Aliado do governo federal, Campos pode sair candidato ao Planalto em 2014.
Em troca, os petistas deixariam de lançar candidato em São Paulo para apoiar o vice-presidente da República, Michel Temer, ou o deputado Gabriel Chalita, ambos do PMDB-SP, ao governo estadual.
“Ele (Lula) foi muito afirmativo de que essa aliança, pelo seu êxito, deve continuar”, disse Alves ao sair do encontro com Lula. “A relação Dilma-Michel é, ao meu ver, uma coisa consolidada, resolvida. Senti claramente isso hoje nas palavras do presidente Lula e (em outras manifestações) da presidente Dilma”.
Alves ressaltou que Lula vê com “bons olhos” a continuidade dessa aliança e que as pesquisas mostram aprovação popular do atual governo.
Segundo o presidente da Câmara, Lula disse que pretende marcar um encontro com Temer “nos próximos dias”. Alves afirmou que a chapa com Dilma e Temer estaria confirmada para 2014, mas ressaltou que ainda faltam dois anos para a eleição. “Não é hora ainda (de lançar candidatura)”.
O encontro de Alves com Lula ocorre três dias depois de o PMDB de São Paulo ter divulgado uma nota reagindo ao noticiário de que o partido poderia perder a vice-Presidência. No texto, a legenda afirmou que sua prioridade é a manutenção da aliança com a presidente Dilma Rousseff e que Michel Temer “já descartou qualquer possibilidade de disputar o governo do Estado”.
Sobre o espaço que seria dado ao PSB de Eduardo Campos, Alves afirmou que a sigla continuará sendo importante para a aliança. “Nós queremos muito o PSB e o governador Eduardo Campos. Eles já participam do governo Dilma”, respondeu.

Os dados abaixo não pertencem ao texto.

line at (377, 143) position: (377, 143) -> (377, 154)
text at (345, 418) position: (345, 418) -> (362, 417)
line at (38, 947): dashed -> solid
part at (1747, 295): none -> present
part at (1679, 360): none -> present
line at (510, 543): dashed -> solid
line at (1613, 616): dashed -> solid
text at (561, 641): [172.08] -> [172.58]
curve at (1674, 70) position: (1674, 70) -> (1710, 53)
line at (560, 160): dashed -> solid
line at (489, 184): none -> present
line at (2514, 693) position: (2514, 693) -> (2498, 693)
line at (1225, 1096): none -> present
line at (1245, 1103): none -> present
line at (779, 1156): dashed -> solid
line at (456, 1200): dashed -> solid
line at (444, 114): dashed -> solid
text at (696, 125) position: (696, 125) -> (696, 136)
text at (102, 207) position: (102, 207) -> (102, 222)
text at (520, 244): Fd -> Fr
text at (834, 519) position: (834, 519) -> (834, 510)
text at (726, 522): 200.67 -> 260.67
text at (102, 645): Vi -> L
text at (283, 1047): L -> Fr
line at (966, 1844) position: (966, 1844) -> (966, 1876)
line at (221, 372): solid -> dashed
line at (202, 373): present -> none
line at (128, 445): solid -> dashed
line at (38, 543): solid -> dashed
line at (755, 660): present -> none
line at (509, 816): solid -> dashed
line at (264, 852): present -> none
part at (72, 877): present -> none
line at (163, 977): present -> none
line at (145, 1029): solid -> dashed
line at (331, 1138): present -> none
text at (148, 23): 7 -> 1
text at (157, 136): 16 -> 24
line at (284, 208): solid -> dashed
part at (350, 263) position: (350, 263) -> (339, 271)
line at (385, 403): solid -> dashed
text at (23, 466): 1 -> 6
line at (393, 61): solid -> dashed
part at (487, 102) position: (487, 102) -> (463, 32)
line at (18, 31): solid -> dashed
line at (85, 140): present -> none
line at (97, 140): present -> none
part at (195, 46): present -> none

Segundo o presidente da Câmara, a questão da cassação dos deputados condenados no julgamento do mensalão pelo Supremo Tribunal Federal (STF) não foi abordada no encontro desta tarde. O peemedebista reafirmou que o tema não colocará a Câmara dos Deputados em oposição à decisão do Supremo em relação à perda de mandato dos parlamentares. “Não há a menor possibilidade de confronto entre os Poderes (Legislativo e Judiciário)”, disse.
Aos jornalistas, o deputado disse que foi ao encontro de Lula para agradecer seu esforço durante a eleição para a presidência da Câmara dos Deputados. “Sei do trabalho importante dele (Lula) para que o PT cumprisse o compromisso com o PMDB e que cumpriu fielmente”, elogiou.
Reaproximação
A participação do senador petista Humberto Costa foi discreta no primeiro evento público ao lado do governador Eduardo Campos, após a derrota do PT para o PSB na eleição para a Prefeitura do Recife.
O petista foi ao seminário Todos Por Pernambuco, realizado em Gravatá, a 85 km do Recife, mas se limitou ao discurso protocolar dirigido à defesa do governo Dilma e às demandas dos prefeitos, público majoritário do evento.
A eleição de 2012 foi marcada por uma acirrada disputa entre os dois partidos que desbancou a legenda de Lula do poder após 12 anos de hegemonia na capital pernambucana. Costa perdeu para Geraldo Julio (PSB).